595. Perhaps I could ask Karen Ward what her
experience has been in Manchester with this kind of thing. Do
you have any observations on the difficulties, if any?
(Ms Ward) I presume you are referring to the various
reports which have appeared in the Health Service Journal.
596. Yes.
(Ms Ward) When we visited Manchester we were asked
by the four chief executives to make a presentation to the working
group, which we did. That was purely and simply a presentation
on what our approach was to developing partnerships. We had various
discussions with the laboratory staff, the consultants, trust
managers and certain union representatives. Whilst there was some
vigorous debate about it, I would not say that we encountered
out and out opposition, certainly from MSF. They were concerned
about how partnerships would be developed, because obviously the
unions, as is their role, are concerned about terms and conditions.
It is fair to say that when people look at our terms and conditions,
when people look at the culture in our organisation, I have not
met anyone who has been to our facility who has not come away
very, very impressed by the commitment of the staff, the general
atmosphere of the place and the ethos of the place.
597. How would the terms and conditions compare
between National Health Service conditions and what you were offering?
(Ms Ward) We tried very hard to keep the basic salary
very comparable with the NHS. The difference is probably in areas
such as training and development and opportunities for staff to
develop their particular skills. As far as we are concerned, staff
are a key resource. We cannot provide an excellent service unless
we have excellent staff. We are prepared to put a lot of time
and effort into developing excellent staff. Our voluntary turnover
rate is probably the lowest in our particular industry. We work
very hard because we have a very strong belief that we need to
have that kind of environment to encourage staff to join us and
to stay with us.
598. You prefer that to the retained contract
situation.
(Ms Ward) We do not have a preference one way or the
other. What is important is how the staff are managed and that
they are given those opportunities, they are given the right training
and development opportunities and that they feel part of a positive
organisation That is what is important to them.
599. Dr Prudo, do you have any views on this?
(Dr Prudo-Chlebosz) There is room for all kinds of
models.
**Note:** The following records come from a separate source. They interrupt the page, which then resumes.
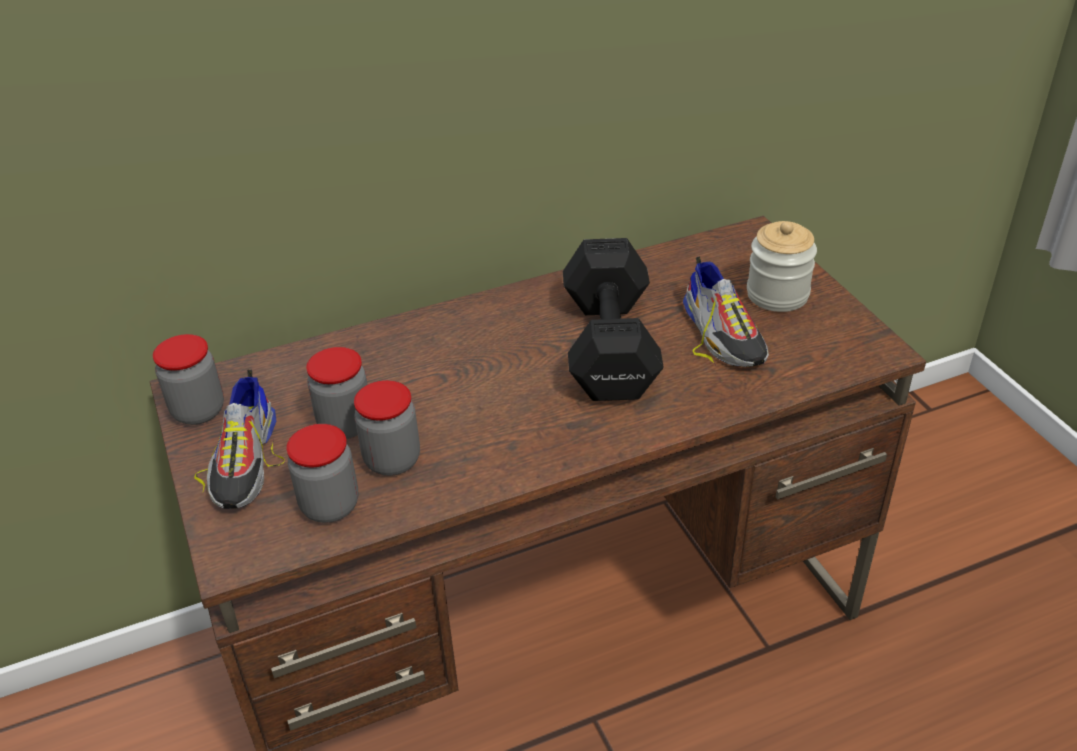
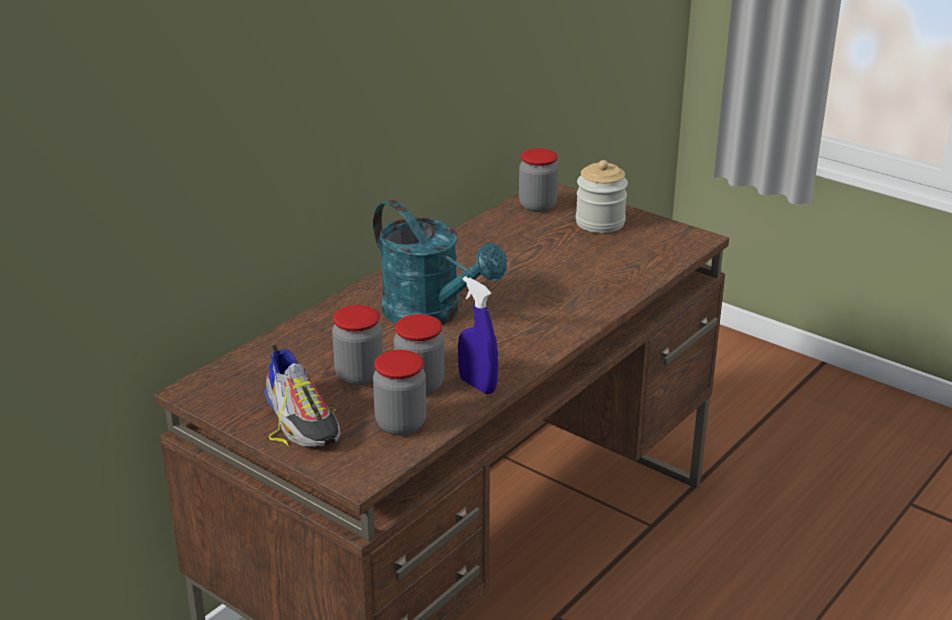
camera: 30 degrees left, 10 degrees down
(198, 411) = (223, 400): jar -> jar (537, 206)
(451, 482) = (477, 385): none -> blue spray bottle
(486, 367) = (432, 314): none -> turquoise watering can
(611, 344) = (511, 278): black dumbbell -> none
(723, 333) = (584, 253): shoe -> none

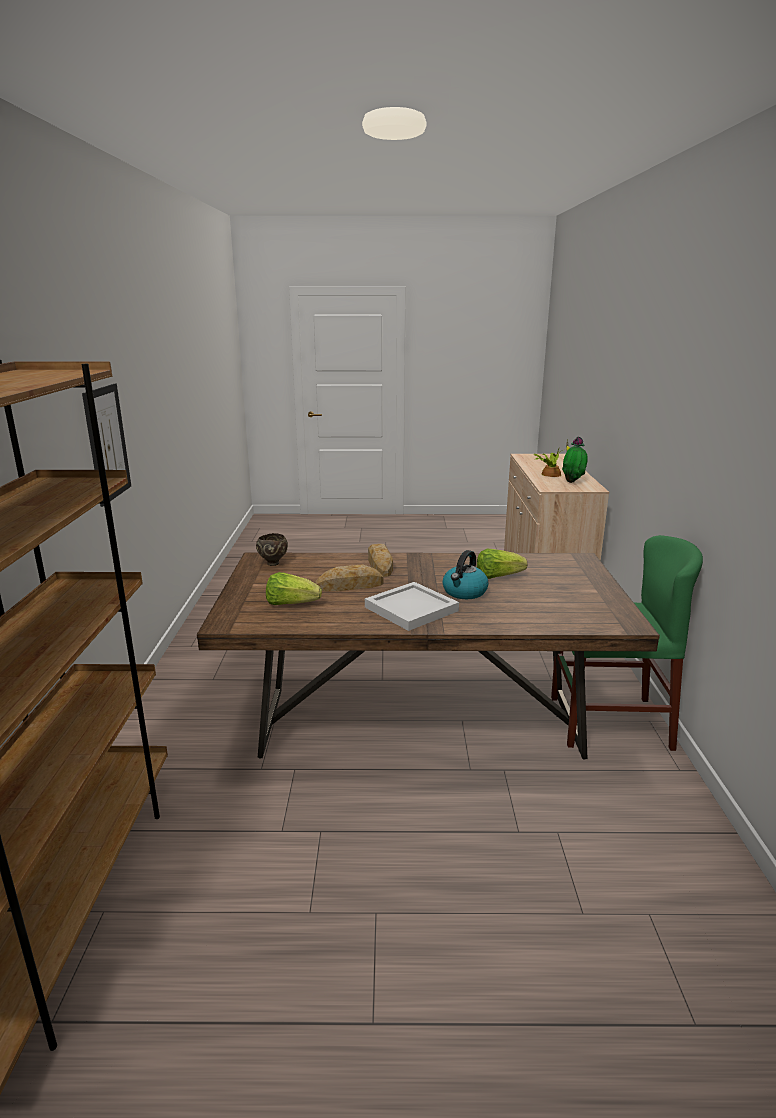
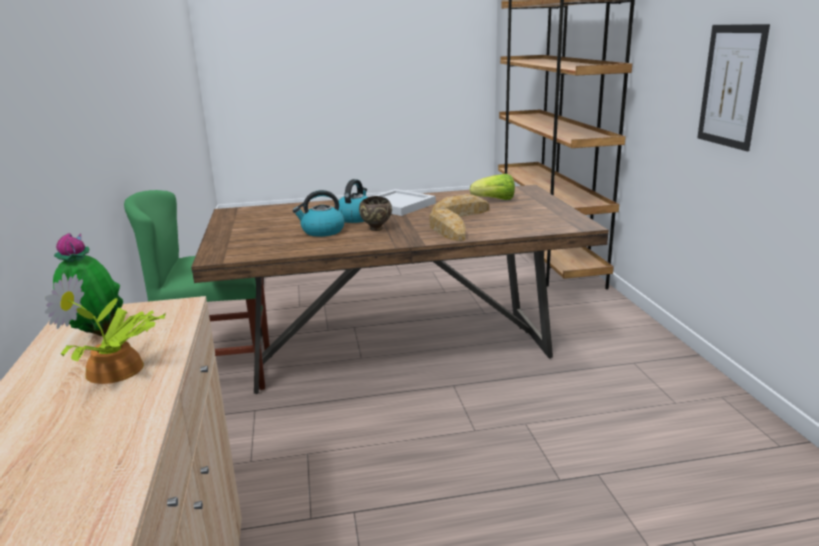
camera: 170 degrees right, 0 degrees up
(273, 563) = (557, 222): brown bowl -> brown bowl (376, 229)
(497, 577) = (322, 231): lettuce -> kettle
In the Ealing model the staff transferred to the Doctors'
Laboratory contracts under TUPE and then were given a choice whether
they stayed with their NHS contracts or came over to TDL contracts.
There are differences and will continue to be. Pensions is one
of them. What we do is provide a set of flexible benefits which
the NHS does not provide and we allowed the staff to choose which
contract they wanted to be employed under. It is interesting that
after a period of a few years, most staff voluntarily chose to
go to a TDL contract, even though the salaries are much the same.